News

Editorial: Hickory Hollow purchase a rushed, bad deal

Dave Gould, Ellen Gould, Dave Ruthenberg  |  April 26, 2022

"Faced with political pressure from Mayor John Cooper and few financial details, Nashville’s Metro Council last week nonetheless approved a $44 million purchase of two properties at the abandoned Hickory Hollow Mall in Antioch.

Cooper pitched the deal as a win-win for the southeast community – an area of town hit hardest by the COVID-19 pandemic and the city’s years-long trash debacle – promising Vanderbilt University Medical Center would open a mall-to-medicine concept facility there.

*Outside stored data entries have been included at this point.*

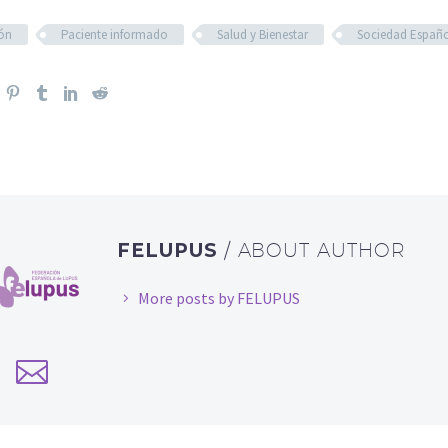
ión
Paciente informado
Salud y Bienestar
Sociedad Españ
FELUPUS
/ ABOUT AUTHOR
More posts by FELUPUS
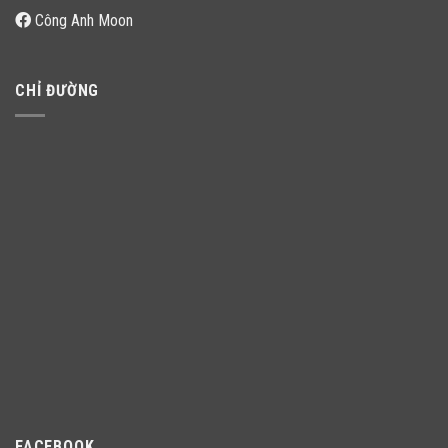
Công Anh Moon
CHỈ ĐƯỜNG
FACEBOOK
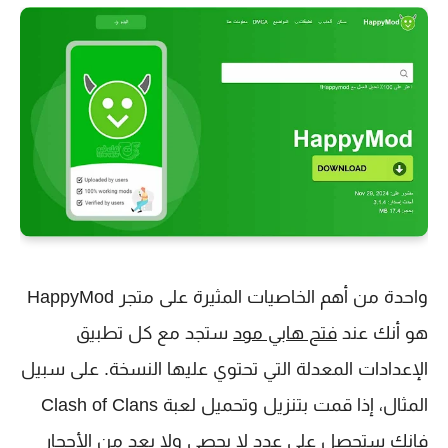
واحدة من أهم الخاصيات المثيرة على متجر HappyMod
هو أنك عند
فتح هابي مود
ستجد مع كل تطبيق
الإعدادات المعدلة التي تحتوي عليها النسخة. على سبيل
المثال، إذا قمت بتنزيل وتحميل لعبة Clash of Clans
فانك ستحصل على عدد لا يحصى ولا يعد من الأحجار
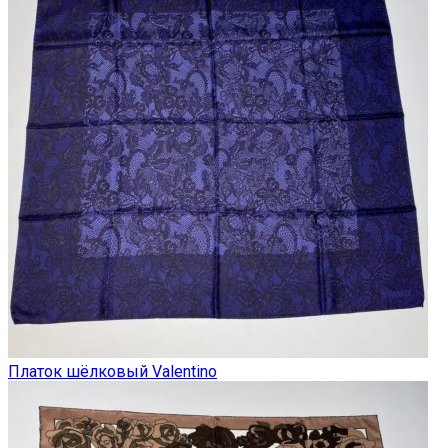
Платок шёлковый Valentino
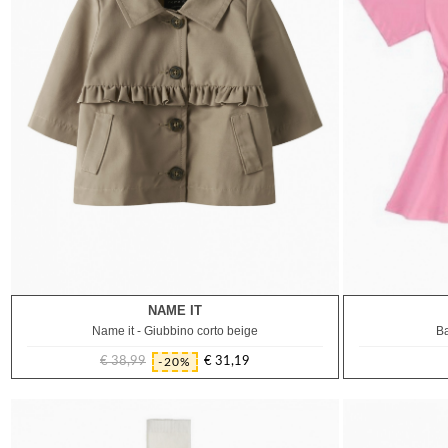
NAME IT
9M
12M
18M
Name it - Giubbino corto beige
Ba
€ 38,99
€ 31,19
-20%
Prezzo
Prezzo
regolare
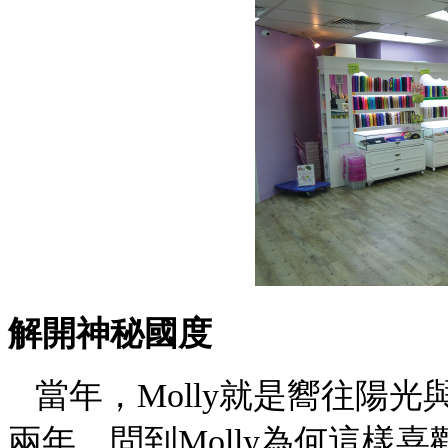
解開神秘國度
當年，Molly就是嚮往陽
兩年，問到Molly為何這樣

But no lease has been negotiated yet. There are no guarantees VUMC will actually lease the property, just a signed letter of intent. It’s likely the $44 million investment is just the beginning of mountains of spending that will be required to get the space usable, and maintain it.

Cooper announced the proposal just 27 days before the council would have the last chance to approve it before he presents a budget. The mayor justified the tight timeline citing the short schedules of passing two capital spending plans last year: 35 days for a $564 million CSP and 14 days for another $481.6 million.

Cooper’s political do-or-die timeline put council members in an impossible position.

At-Large Councilman Bob Mendes led the only serious opposition. His thorough analysis pointed out significant knowledge gaps surrounding the deal.

After discussion this week of just how little the council could know about the long term financial impact of the project, 28 members still voted to approve it.

Only three council members voted against the deal: Mendes, Russ Bradford and Ginny Welsch – good for them. Another four abstained.

The Hickory Hollow Mall deal appears more engineered for political gain – Cooper is up for reelection next year — and with possible challenges and failure to manage the southeast trash situation, he’ll need a major victory to win over voters in the southeast.

Sadly though, it seems Nashville leaders have become addicted to cavalierly issuing debt. Music City was ranked among the bottom 10 states for fiscal health this year by Truth in Accounting, with $19,800 in debt burden per taxpayer.

Nashville will now become $44 million more in debt, with no guarantee of having anything but a crumbling building to show for it."